A transparência poderia, agora sim, ser invocada para
tornar obrigatória a publicação, em balanços de empresas, dos
benefícios fiscais concedidos pelo Estado. O conhecimento da
renúncia fiscal, ainda que sob a forma de anexo à proposta
orçamentária anual, encontra abrigo no § 6º do art. 165 da
Constituição.
As
licitações,
intergovernamentais
e as
as
transferências
dotações
voluntárias
para organizações
não
governamentais deveriam ser acessíveis a todos, pela internet. Não
seria esse um caminho para, ao menos, reduzir a malversação do
dinheiro público?
São inúmeras as possibilidades de recorrer-se à
transparência em bom proveito do interesse público. Atitudes
espetaculosas e grosseiras, entretanto, poderiam ser dispensadas.

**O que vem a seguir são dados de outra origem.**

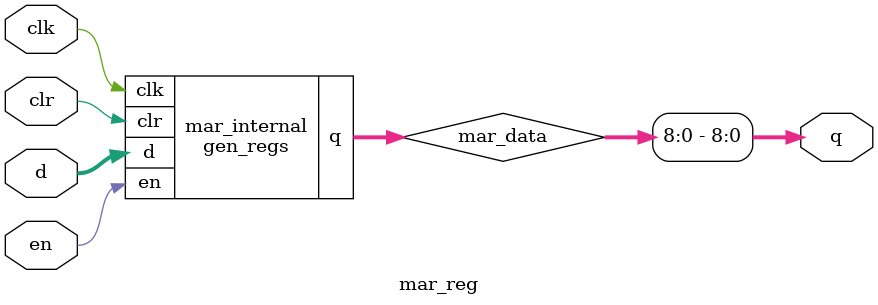
<source format=v>
module gen_regs(output reg [31:0] q, input [31:0] d, input en, clr, clk);

	initial q = 0;
	always @(posedge clk)
	begin
		if(clr)
			q = 0;
		else if (en)
			q = d;
	end
	
endmodule

module pc_reg(output reg [31:0] pc_out, input [31:0] pc_in, input pc_inc, enable, clk);
	
	initial pc_out = 0;
	always @(posedge clk)
	begin
		if(enable && pc_inc)
			pc_out <= pc_out + 1;
			
		//This is for jumping instructions (later issue)
		else if (enable)
			pc_out <= pc_in;
	end
				
endmodule

module mar_reg(output [8:0] q, input wire [31:0] d, input wire en, clr, clk);
	
	wire [31:0] mar_data;
	gen_regs mar_internal(mar_data, d, en, clr, clk);
	assign q = mar_data[8:0];
	
endmodule
</source>
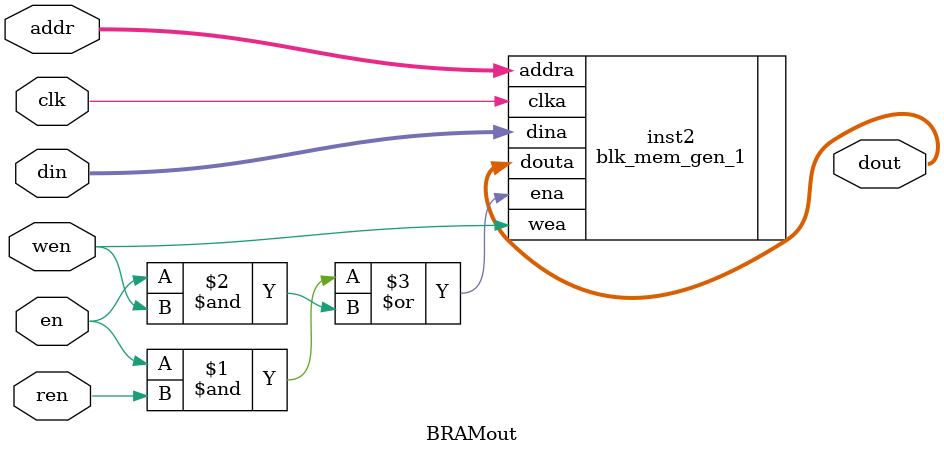
<source format=v>
`timescale 1ns / 1ps

module BRAMout(clk, en, ren, wen, addr, din, dout);
input clk, en, wen, ren;
input [15:0] addr;
input [7:0] din;
output [7:0] dout;
blk_mem_gen_1 inst2(.clka(clk),.ena((en&ren)|(en&wen)),.wea(wen),.addra(addr),.dina(din),.douta(dout));
endmodule

</source>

O outro episódio diz respeito à solução dada, pela
Resolução nº 13, de 2012, do Senado Federal para “guerra dos
portos” (expressão criada para retratar a concessão de benefícios
fiscais, no âmbito do ICMS, às atividades de importação). Tal
prática, além de ofender a Constituição, gera um desarrazoado
privilégio para os produtos importados vis-à-vis os nacionais.
Essa
insensatez
tributária
mobilizou
lideranças
empresariais e trabalhistas, que cobravam do Governo e do
Congresso Nacional uma solução rápida para o problema. Alguns,
com certa dose de exagero, pretenderam atribuir a esse fato o
processo de desindustrialização que se constata no País. Ninguém
se lembrou de acionar a Justiça, que já dispõe de farta
jurisprudência contrária à guerra fiscal. A justa indignação, todavia,
produziu um monstrengo.
O caminho escolhido para enfrentar o problema foi
recorrer à competência do Senado para fixação de alíquotas
interestaduais (art. 155, § 2º, IV da Constituição). Ocorre, contudo,
que essa competência alcança tão somente a partilha da
arrecadação do ICMS, entre os Estados de origem e destino, nas
operações interestaduais, não se prestando para outras finalidades.
A concessão de incentivos fiscais, em verdade, é
tratada no art. 155, § 2º, XII, g, da Constituição. Nele se esclarece
que somente a lei complementar pode disciplinar a forma pela qual
os Estados deliberarão sobre a matéria. A solução adotada,
portanto, é flagrantemente inconstitucional.
Não bastasse a inconstitucionalidade, a solução
envolve conceitos ambíguos e de difícil operacionalidade, como
certificação de conteúdo de importação, similaridade, processo de
industrialização, etc.
A competência para definir os conceitos é remetida ao
CONFAZ (Conselho Nacional de Política Fazendária) e à CAMEX
(Câmara de Comércio Exterior). Resolução do Senado não é o
veículo adequado para fixação de competências de órgãos
públicos. Instituiu-se, por conseguinte, uma complicada e esdrúxula
teia de decisões e controles burocráticos.
De resto, a vigência foi estabelecida para o início de
2013, o que nega o caráter de urgência da demanda. Mais uma vez,
os fatos serão, com certeza, a fornalha das intenções.